**Given data**
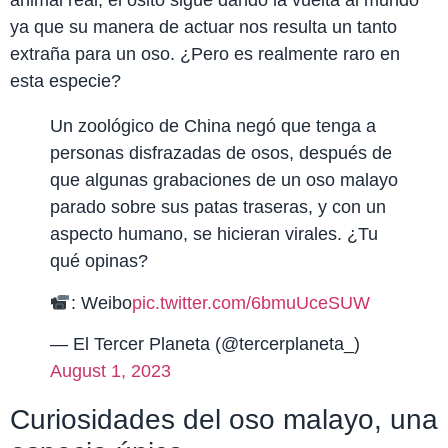
animal real, el osito sigue dando la vuelta al mundo
ya que su manera de actuar nos resulta un tanto
extraña para un oso. ¿Pero es realmente raro en
esta especie?
Un zoológico de China negó que tenga a
personas disfrazadas de osos, después de
que algunas grabaciones de un oso malayo
parado sobre sus patas traseras, y con un
aspecto humano, se hicieran virales. ¿Tu
qué opinas?
: Weibo
pic.twitter.com/6bmuUceSUW
— El Tercer Planeta (@tercerplaneta_)
August 1, 2023
Curiosidades del oso malayo, una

**Problem details**
Set down the entries shown above once more, exactly as they read, but without pictures.

**Output**
animal real, el osito sigue dando la vuelta al mundo
ya que su manera de actuar nos resulta un tanto
extraña para un oso. ¿Pero es realmente raro en
esta especie?
Un zoológico de China negó que tenga a
personas disfrazadas de osos, después de
que algunas grabaciones de un oso malayo
parado sobre sus patas traseras, y con un
aspecto humano, se hicieran virales. ¿Tu
qué opinas?
: Weibo
pic.twitter.com/6bmuUceSUW
— El Tercer Planeta (@tercerplaneta_)
August 1, 2023
Curiosidades del oso malayo, una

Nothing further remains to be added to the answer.